The legal action, filed in New York on Monday, accuses Virtual Dining Concepts of not ensuring the quality of the burgers, claiming they were at times "inedible".
"As a result, MrBeast Burger has been regarded as a misleading, poor reflection of the MrBeast brand," the lawsuit claims, going on to say it "has caused material, irreparable harm to the MrBeast brand and MrBeast's reputation".
It also claims Donaldson "has not received a dime" from the partnership.
Virtual Dining counter-sued Jimmy, seeking $100million in damages.
VDC alleged that Donaldson didn’t deliver on his contractual obligations, including publicity and promotional work, failing to publicly support MrBeast Burger, and making untruthful and disparaging statements. VDC says that Donaldson’s actions have caused “enormous financial harm” and that the burger restaurant’s reputation was destroyed.
“This case is about a social media celebrity who believes his fame means that his word does not matter, that the facts do not matter, and that he can renege and breach his contractual obligations without consequence. He is mistaken,” the suit reads.
Now Mr Beast has a beast of a legal challenge on his hands, and one that cuts to the core of what makes a personal brand successful - trustworthiness. Beast Burger sold millions of sandwiches but every customer is now a node of risk for the Mr Beast brand. If their trust of Jimmy erodes, maybe they start watching his videos less, and the core brand takes a hit from the lackluster burgers.
If you follow politics, it might remind you of the many, many shoddy brands spun out of the Trump empire, that similarly hit the rocks because of poor product quality. Trump Steaks. Trump Vodka. Trump University are just three. Trump would sell his name as a sticker to put on pretty much anything, for the right price.
What they, and Mr Beast’s undercooked burger brand have in common is that the person who was the brand didn’t ensure that the product quality could stand up in the long run.
Monty’s Good Burger, on the other hand, continues to get good press, because the burger is the brand, and the burger continues to be a great burger.
Co-founder Lexie Jayy has re-oriented her life around the business and is wholly obsessed with the food, working closely with the chef. Another interesting lesson from Mr Beast is the risk of going to big without having the guardrails in place to ensure that your scale is something you can handle.
It’s interesting to listen to how iconic Burger Brand Five Guys went from being a small barely-solvent family shop to a global franchise - being very clear about what makes a Five Guys burger a Five Guys burger.
Maybe Jimmy Donaldson should have listened to founder Jerry Murrell’s mom before launching a burger chain.
Jerry Murrell's mother used to tell him, you can always make money if you know how to make a good burger.
In 1986 — after failing at a number of business ideas — Murrell opened a tiny burger joint in Northern Virginia with his four sons.
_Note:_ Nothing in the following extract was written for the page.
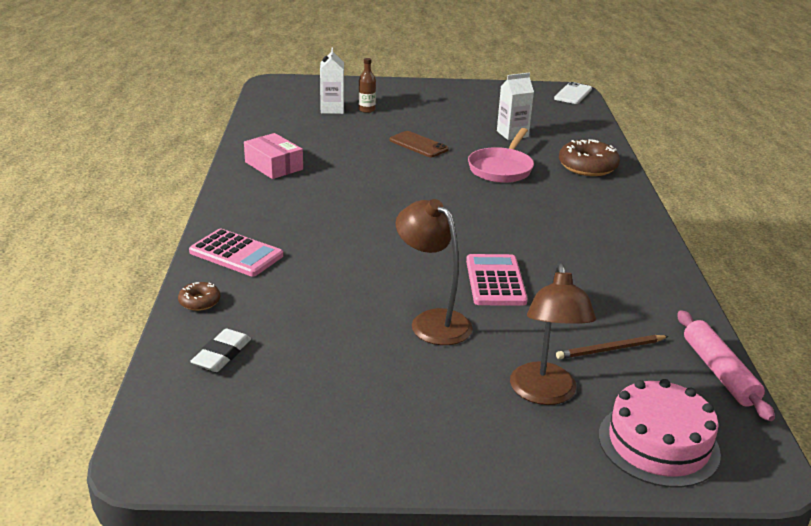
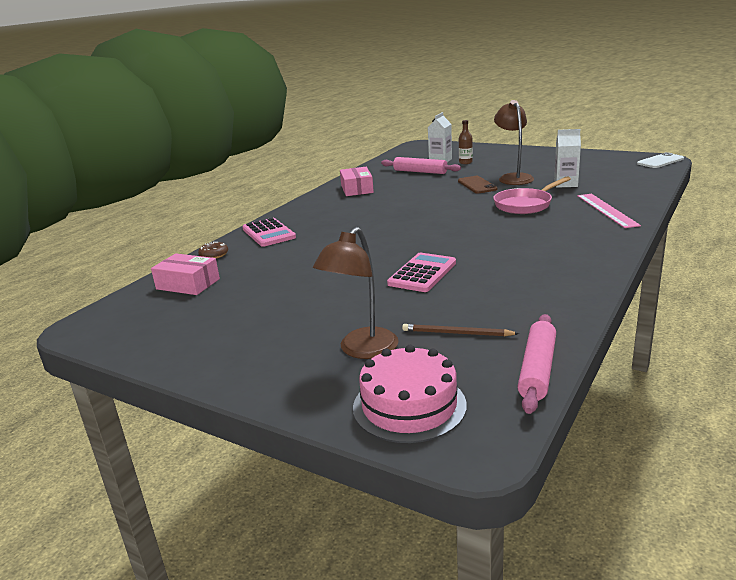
camera: 35 degrees right, 5 degrees down
(221, 355) = (188, 284): white eraser -> pink box
(326, 129) = (420, 172): none -> pink rolling pin
(432, 321) = (341, 290): brown lamp -> brown lamp (513, 178)
(587, 166) = (606, 210): brown donut -> pink ruler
Five Guys now has more than 1,500 locations worldwide and is one of the fastest growing restaurant chains in America.
Like Monty’s, the Five Guys story starts with obsession over the quality of the product, an entire family bought into finding the right potato-and-oil combo to make the best fries, the perfect bun, etc. And so, the product becomes the brand. And the product is strong and has tight rules on what makes it strong, and consistent, and that is the bedrock of what makes a brand a world-beater.
THE TAKEAWAY
There’s a saying “How you do one thing is how you do everything”. For people approaching your brand from one touchpoint, be it a burger or a university degree or a bottle of vodka, how you do that one thing IS your brand in their eyes, so if you screw up anything, it can effect everything.
Choose brand extensions that you are confident will be aligned with you in the long run, and where the quality is never in question. Saying no might be the best option.